_Problem requirements_.
Answer with a number only: how many lines of the data contain "opcode"?

[[ Given information open ]]

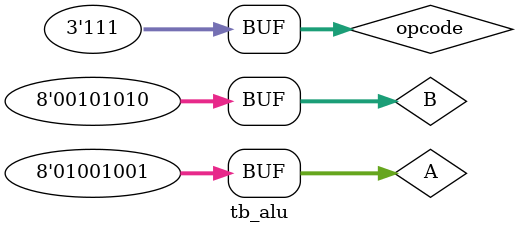
<source format=sv>
`timescale 1ns / 1ps


module tb_alu # (
   parameter N = 8
);


logic [N-1:0] A;
logic [N-1:0] B;
logic [2:0]   opcode;
logic [N-1:0] Y;

alu # (
   .N (N)
)
alu_inst (
   .A          (A       ),
   .B          (B       ),
   .opcode     (opcode  ),
   .Y          (Y       )
);

initial begin
   #10;

   A = 73;
   B = 42;
   for (int i = 0; i < 8; i++) begin
      opcode = i;
      #5;
   end
end
endmodule

</source>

[[ Given information closed ]]

_Expected answer_.
3